I know that if someone else were in my shoes and I heard their story, I would tell them that their experience IS valid. Their feelings are legitimate and fair. I’d tell them it’s okay to feel that way, and that it’s better to let it all out instead of suppressing everything and letting it fester. I’d tell them what I tell everyone else all the time: you’re allowed to feel how you feel. Everyone is entitled to their own emotions. But I don’t feel that way for myself, as much as I’m aware of the fact that I should.

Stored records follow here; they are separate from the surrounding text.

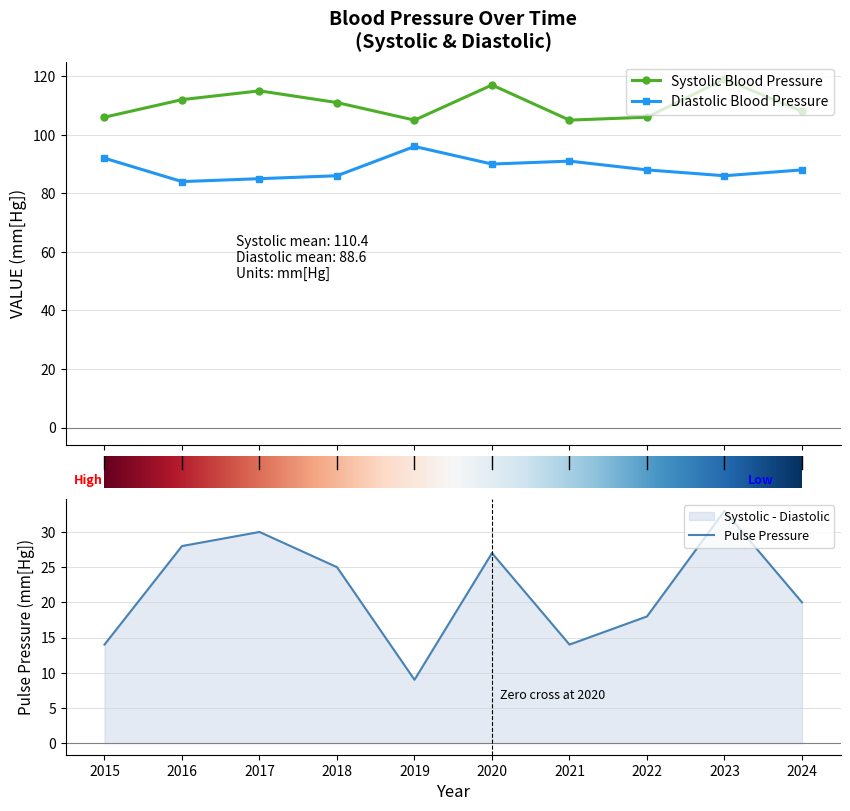

Reading left to right, transcribe all the data shown in this chart.

Diastolic Blood Pressure: 92	84	85	86	96	90	91	88	86	88
Systolic Blood Pressure: 106	112	115	111	105	117	105	106	119	108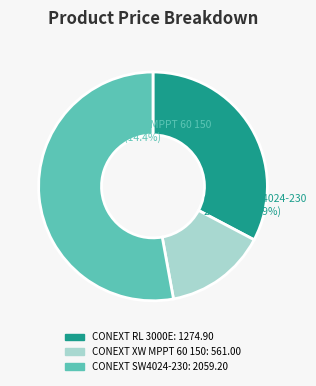

What is the change in value from ($1,159) SCHNEIDER CONEXT RL 3000E to ($1,872) SCHNEIDER CONEXT SW4024-230?

+784.3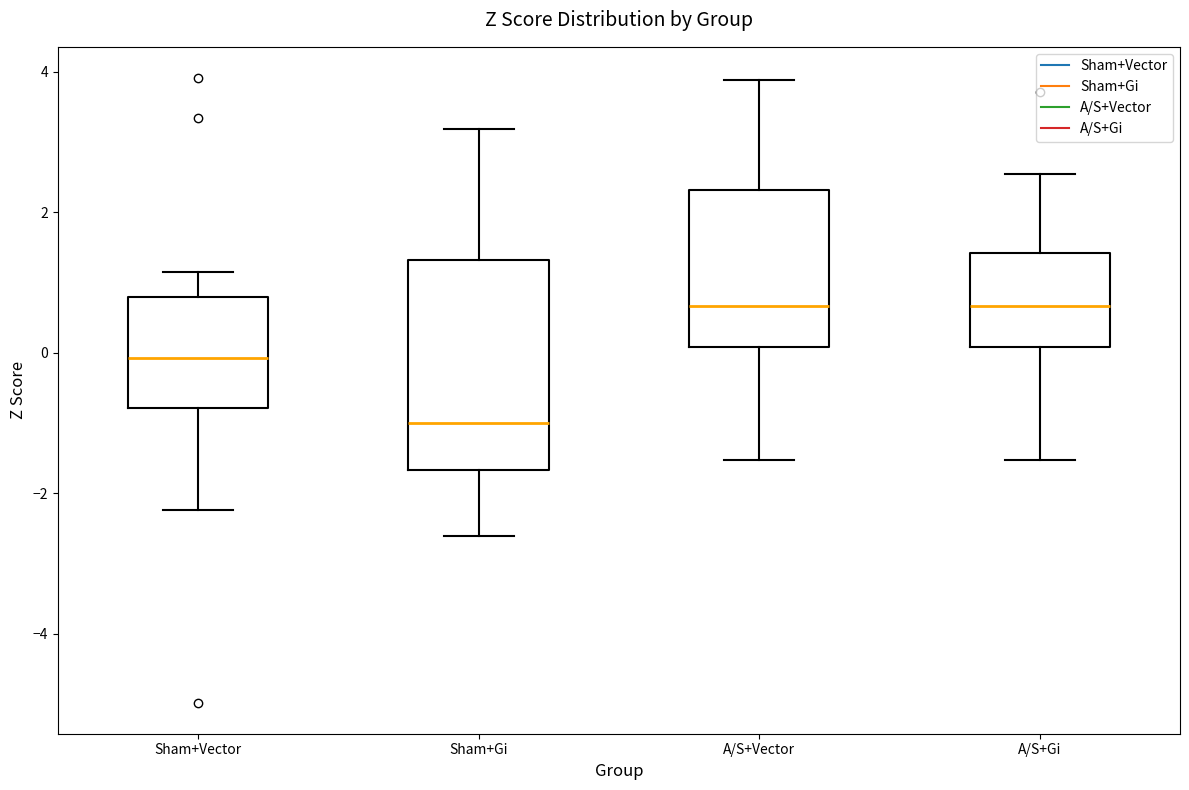

Reading left to right, transcribe this box plot: for each box, give where its median line is, the range the box spans, and where its two whiskers end, as read against the y-axis. The values are not printed on the chart, so give them approximately, as read against the axis.

Sham+Vector: median 0.0, box -0.8 to 0.8, whiskers -2.2 to 1.2
Sham+Gi: median -1.0, box -1.6 to 1.4, whiskers -2.6 to 3.2
A/S+Vector: median 0.6, box 0.0 to 2.4, whiskers -1.6 to 3.8
A/S+Gi: median 0.6, box 0.0 to 1.4, whiskers -1.6 to 2.6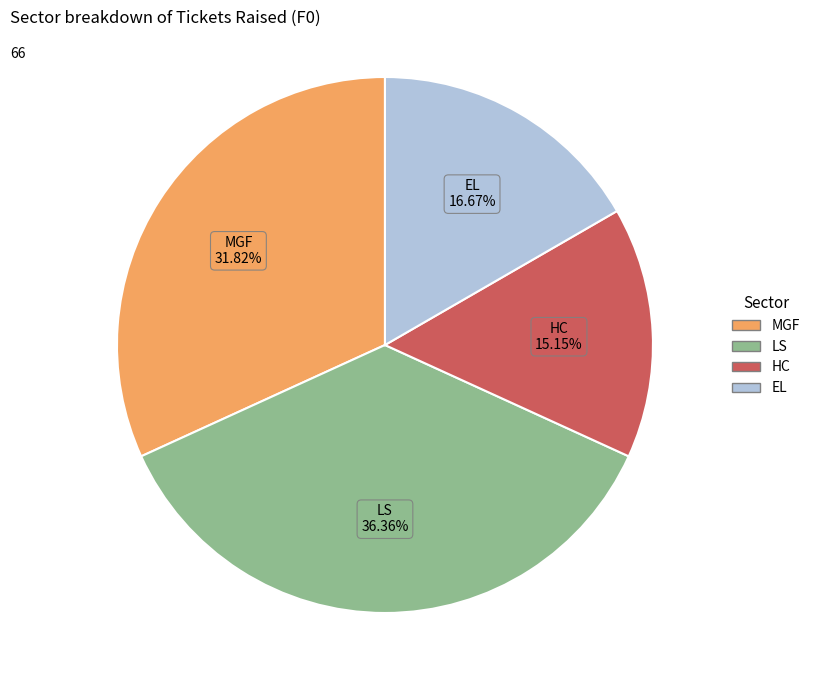

Is the sum of HC and MGF greater than half?

No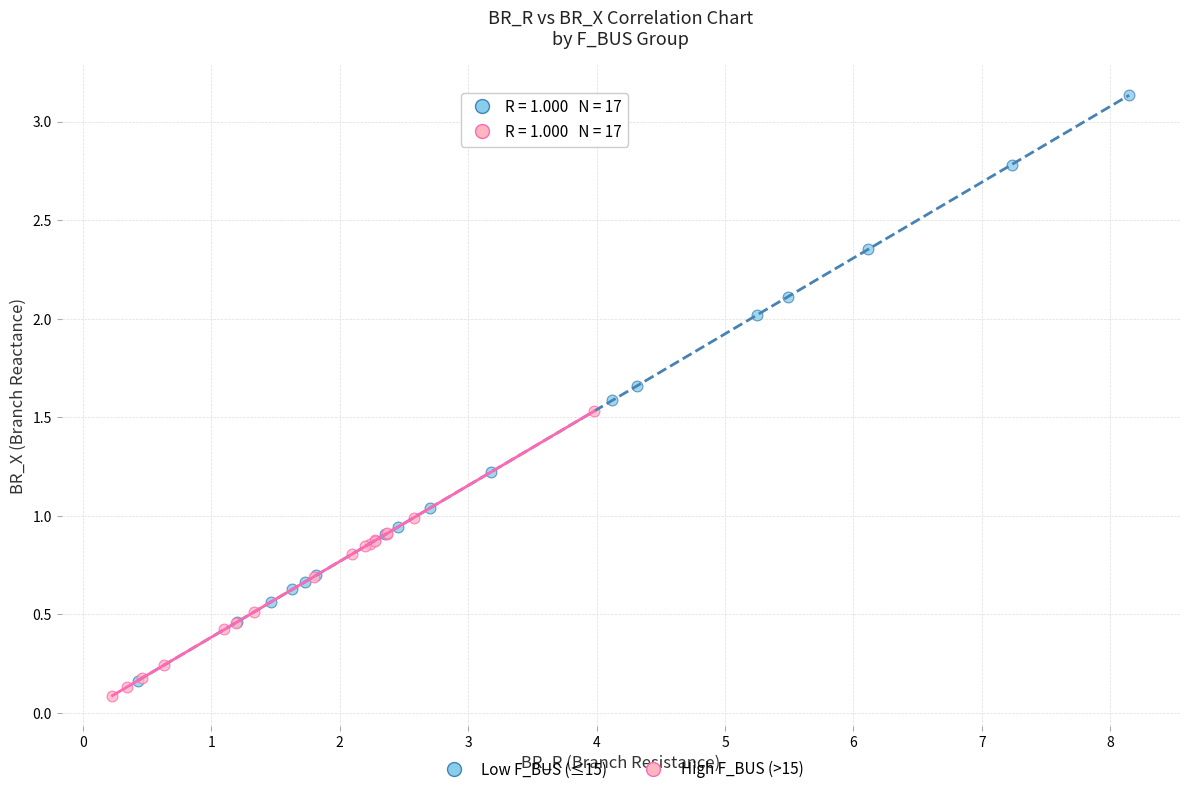

What are all the series names shown in the legend?

Low F_BUS (≤15), High F_BUS (>15)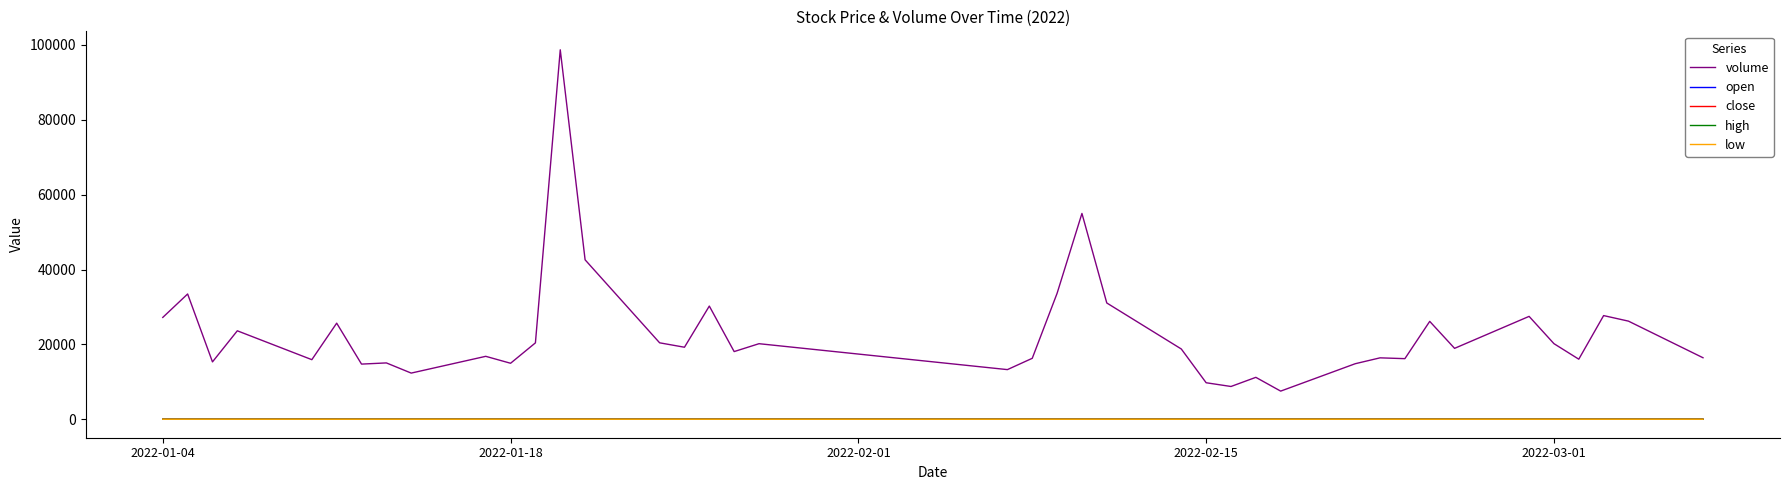

True or false: low and volume intersect in this chart.

False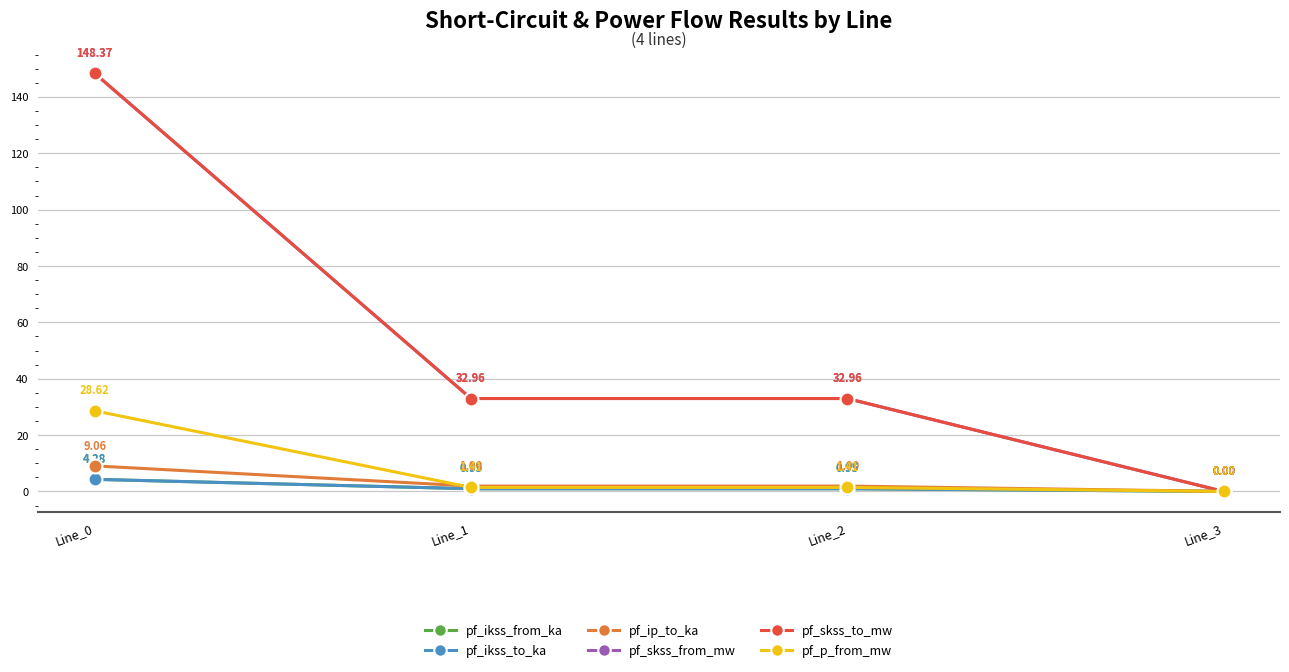

In pf_ikss_from_ka, how many points are lower than both neighbors (excluding endpoints)?

1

I don’t have a traumatic experience here, I just have a memory of something that happened to other people that I feel a tremendous amount of guilt over, even though I didn’t actually do anything wrong. I should just feel overwhelming sadness for the victims - which I completely do, obviously. However, I don’t talk about any of this to anyone other than my boyfriend or my parents, because I don’t want anyone to think I’m trying to draw any attention away from the real victims. I don’t want them to think that I believe my feelings are even REMOTELY on the same level as theirs and what they went through. I’m embarrassed that I feel this way at all, and I’m ashamed that I keep having the urge to talk about it to someone - anyone. Each time the topic comes up, I want to chime in and say, “Hey, I was part of that! I suffered, too! Here’s what happened to me...” But nothing happened to me. I’m not one of them. I don’t have the tee shirts or the tattoos, I’m not part of the lawsuits, I don’t get invited to the vigils or support groups. My name or face isn’t even remotely thought about when the topic comes up. When people do hear that I was there, they kind of go, “Oh yeah, I forgot you were in Vegas then, too...” I sit just on the outer rim of tragedy, never able to remove myself from it, but still never able to really be on the inside, either. I wish I was fully #CountryStrong and #VegasStrong, knowing full well that the ones who are among those hashtag groups want nothing more than to NOT have reason to be included in them. Instead, I just have to sit back and be quiet, watching as my friends mourn together, never being completely included or remembered in the remnants of the Route 91 Harvest Festival shooting, because, hey, I wasn’t even there.